Flying around Azeroth on a flying mount for the first time is an experience that a lot of Warcraft fans have a particular fondness for and seeing some of that recreated in the Warcraft film was something special. It was cool to see characters travel to and from various locations in Azeroth via griffin roosts, just like players do in the MMORPG. It helped it feel like a more authentic take on the material since players themselves could appreciate and understand how much travel time was involved whenever characters did so. It didn't hurt that it also made for some great fight sequences towards the end when we got to see a Lothar's griffin tear up scores of orc grunts without breaking a sweat.
One of the film's biggest laughs comes from a moment where Khadgar polymorphs a Stormwind guard keeping watch over an imprisoned Lothar. It's a comedic beat that plays off both the old-school magic at work in the film and the abilities that players have access to in the games. Similarly, there's a another great moment when Durotan's attempt to attack Medivh is foiled by a magical bubble-like barrier that fans will recognize. The geeky humor of Warcraft is something fans might have been expecting to see lost in the translation to the big screen, but it was great to see it present and accounted for here.
The Kirin Tor play a major role in Warcraft. Responsible for training both Medivh and, later, Khadgar, the powerful order of mages have a lot of influence across Azeroth.
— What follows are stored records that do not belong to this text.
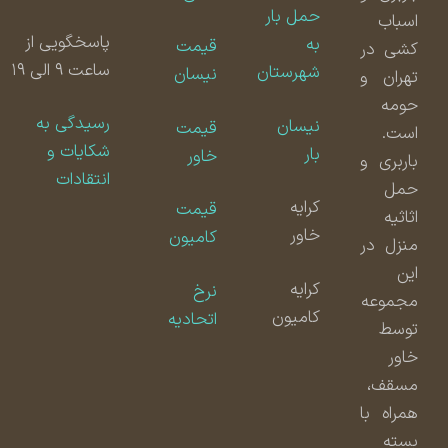
حمل بار
اسباب
پاسخگویی از
به
قیمت
کشی در
ساعت ۹ الی ۱۹
شهرستان
نیسان
تهران و
حومه
رسیدگی به
نیسان
قیمت
است.
شکایات و
بار
خاور
باربری و
انتقادات
حمل
کرایه
قیمت
اثاثیه
خاور
کامیون
منزل در
این
کرایه
نرخ
مجموعه
کامیون
اتحادیه
توسط
خاور
مسقف،
همراه با
بسته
While the glowing eyes may have been a bit overdone, it's hard for fans not to get excited at the chance to see the Kirin Tor in their prime. While the film's detour to Dalaran leads to the revelation of a pretty major plot point, it also acts as a cool moment for hardcore fans. In the original lore, Dalaran is a landlocked metropolis devestated by the events of Warcraft 3. Later, Wrath of the Lich King sees the Kirin Tor rise again and raise their rebuilt city to the sky in order to act a vanguard in the fight against The Lich King. The film version of Dalaran is already airborne, but the sight of it hanging on the horizon is one that fans will find is warmly familiar nonetheless.
As the threat posed by Gul'Dan and the orcish horde's incursion continues to grow, King Llane Wrynn (Dominic Cooper) calls his allies from across the Eastern Kingdoms to ask for aid. While his efforts ultimately prove fruitless, it provides the movie with a nice chance to introduce and acknowledge the existence of the High Elves (later called Blood Elves) living on the northern end of the continent. Even if, for now, the High Elves stay out of the war between orcs and humans, this a great way to include them in the film. The rich history and sprawling mythology around the High Elves is something a lot of Warcraft fans are very attached to and even if Blizzard and Legendary only end up producing a single Warcraft film, their inclusion here is sure to please.
Medivh's fall from grace is a pretty major component of the Warcraft movie and the film did a great job at hinting at the demonic forces pulling the strings. While fans already know about the lurking threat of The Burning Legion, seeing Medivh begin to transform into a dreadlord provided a chance to acknowledge that, whilst still saving the arrival of the Legion itself for a future movie. Seeing the last guardian of Tirisfal's features begin to deform and melt away into a terrifying shape was absolutely a moment intended for diehard fans of the franchise and one that hints that there is still more Warcraft to come.
What did you think of Warcraft? What moments in Warcraft tickled you as a hardcore fan?